**Exercise prompt:**
In the report on the Mark's Gospel presentations, what was the title of the series?

**Supplied text:**

In Part 1 of this report, I offered brief summaries of each of the five presentations Kendra Haloviak Valentine made on biblical interpretation and Mark’s Gospel earlier this school year at the Roy Branson Legacy Sabbath School (RBLSS) in Loma Linda, California. In Part 2, I present some comments of my own which focus on the difference between modern and postmodern ways of studying the Bible.

The title of her series was “The Kaleidoscopic Worlds of Mark’s Gospel—a multi-hued hermeneutical perspective.” Watch all five video sessions at this link.

Throughout all my years of study after high school, I was taught that if we have enough information, if we reason well and if we follow the evidence wherever it leads, we would all agree about what a biblical passage first meant without regard to our personal identities and backgrounds. We typically introduced ourselves to each other at the beginning of each course in order to become acquainted and that’s all. We knew that we were different in many ways, however, we looked upon our differences as potentially more hurtful than helpful in interpretation.

**Information given:**

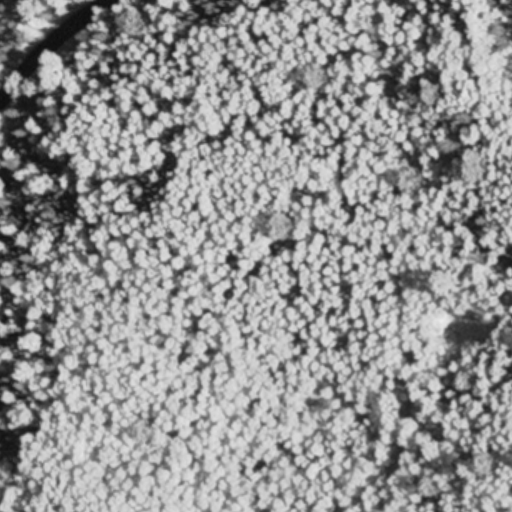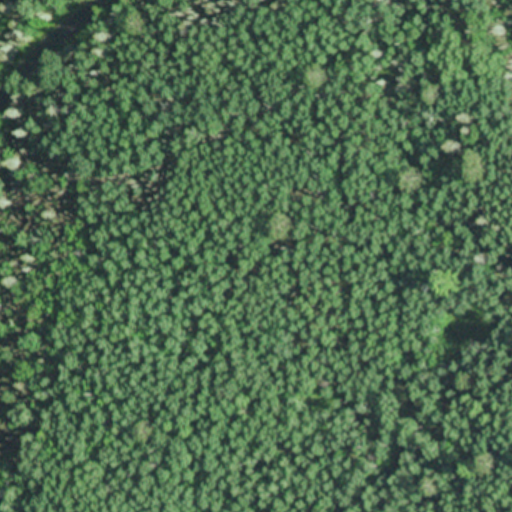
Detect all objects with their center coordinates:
road: (49, 50)
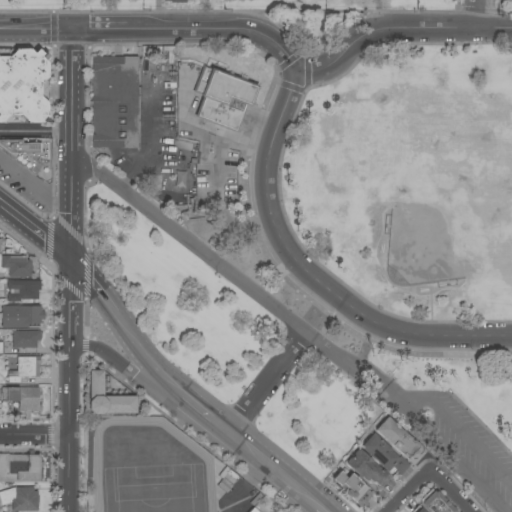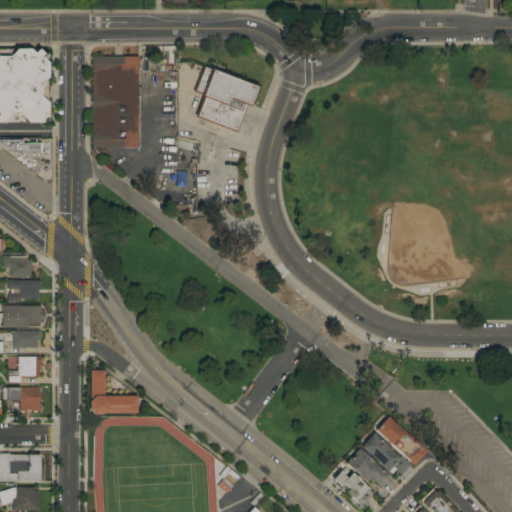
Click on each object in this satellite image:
building: (175, 1)
road: (473, 10)
road: (245, 11)
park: (257, 11)
road: (310, 11)
road: (499, 11)
road: (473, 13)
road: (395, 26)
road: (35, 27)
road: (192, 27)
road: (52, 28)
road: (140, 43)
road: (69, 46)
road: (288, 59)
road: (306, 71)
building: (22, 85)
building: (22, 86)
road: (289, 86)
building: (223, 98)
building: (222, 99)
building: (114, 101)
building: (114, 102)
road: (70, 114)
road: (35, 132)
building: (15, 144)
building: (184, 146)
building: (44, 170)
road: (278, 175)
park: (410, 179)
road: (33, 187)
road: (1, 203)
road: (69, 227)
road: (35, 228)
building: (1, 243)
traffic signals: (68, 253)
road: (34, 255)
road: (209, 258)
building: (16, 265)
building: (16, 266)
road: (68, 267)
road: (309, 274)
building: (2, 276)
road: (92, 282)
building: (21, 290)
building: (22, 290)
road: (299, 290)
flagpole: (384, 290)
building: (20, 316)
building: (20, 316)
road: (315, 322)
railway: (218, 325)
building: (24, 339)
building: (25, 339)
park: (228, 340)
building: (0, 347)
building: (1, 347)
road: (362, 353)
road: (146, 360)
building: (27, 366)
building: (23, 369)
road: (126, 370)
road: (267, 384)
park: (458, 384)
building: (22, 397)
building: (23, 397)
road: (67, 397)
building: (106, 398)
building: (107, 398)
road: (207, 418)
road: (33, 437)
building: (399, 440)
building: (400, 440)
parking lot: (459, 443)
building: (383, 455)
building: (383, 455)
building: (19, 467)
building: (19, 467)
building: (366, 468)
building: (366, 469)
road: (272, 473)
building: (229, 479)
road: (511, 481)
building: (350, 487)
building: (352, 488)
road: (411, 492)
road: (449, 492)
building: (20, 498)
building: (19, 499)
building: (434, 502)
building: (435, 502)
building: (416, 509)
building: (417, 509)
building: (251, 510)
building: (252, 510)
road: (318, 511)
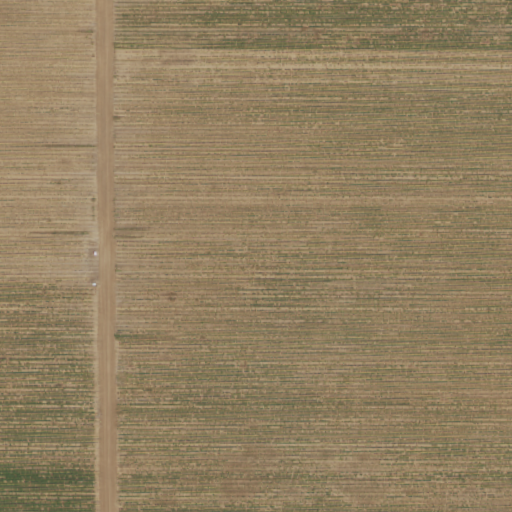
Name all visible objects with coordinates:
road: (98, 256)
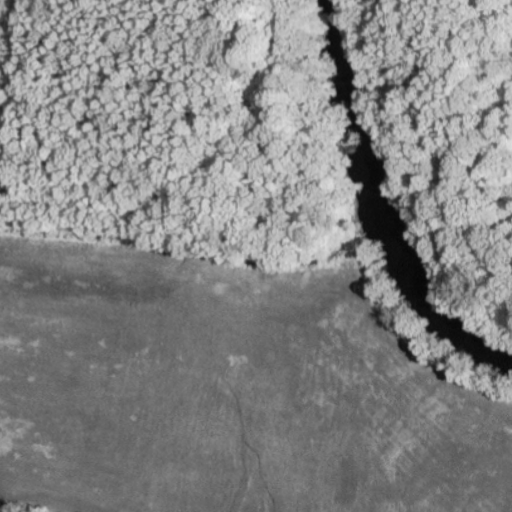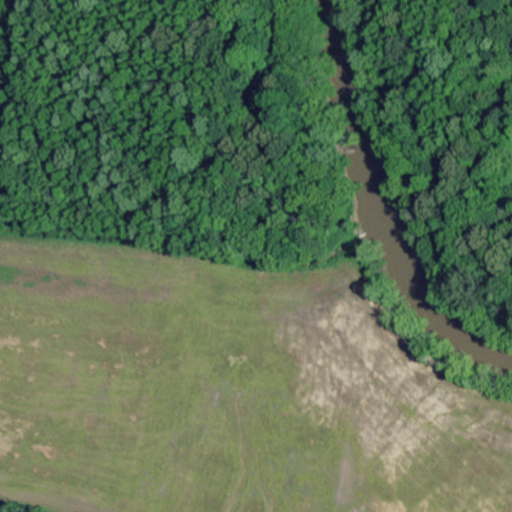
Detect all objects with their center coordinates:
river: (381, 204)
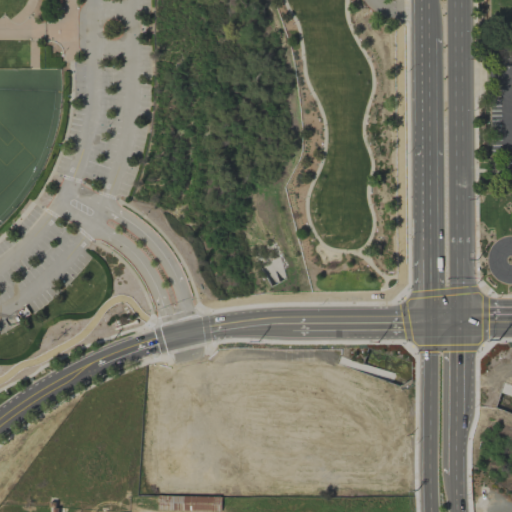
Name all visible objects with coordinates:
road: (126, 1)
road: (426, 4)
road: (396, 8)
road: (112, 9)
road: (34, 30)
road: (38, 30)
road: (113, 46)
road: (428, 56)
road: (484, 73)
road: (504, 109)
park: (25, 129)
park: (343, 142)
park: (10, 157)
parking lot: (85, 157)
road: (457, 159)
park: (78, 185)
road: (63, 194)
road: (86, 195)
road: (429, 212)
road: (75, 213)
road: (99, 214)
street lamp: (142, 216)
road: (342, 251)
road: (366, 251)
road: (164, 257)
road: (511, 259)
road: (374, 269)
road: (146, 270)
road: (393, 276)
road: (499, 296)
street lamp: (196, 298)
road: (6, 303)
road: (485, 319)
road: (444, 320)
traffic signals: (459, 320)
traffic signals: (430, 321)
road: (340, 322)
road: (222, 326)
road: (182, 334)
road: (496, 338)
road: (130, 350)
road: (490, 363)
road: (477, 375)
road: (43, 393)
road: (457, 394)
road: (429, 416)
road: (456, 490)
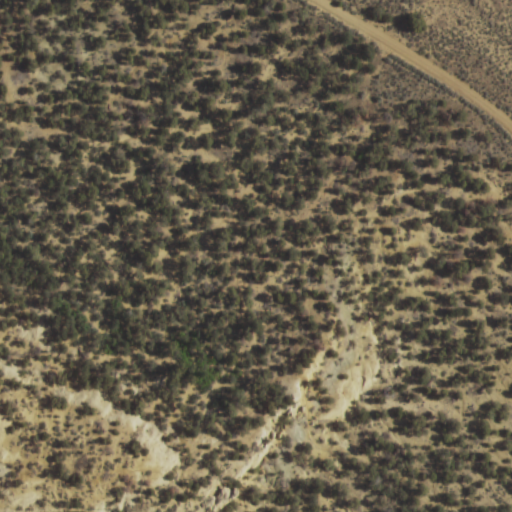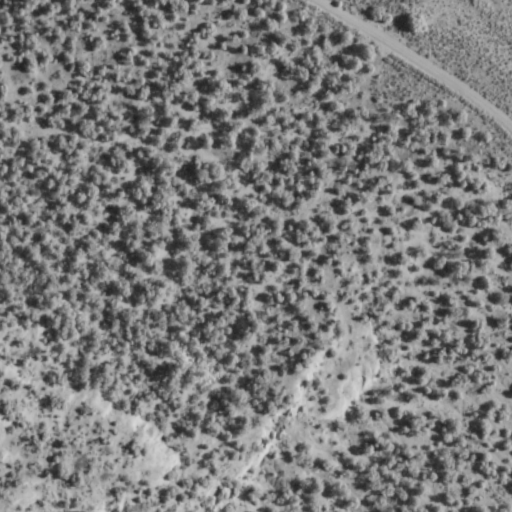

**Full answer:**
“The Kaleidoscopic Worlds of Mark’s Gospel—a multi-hued hermeneutical perspective.”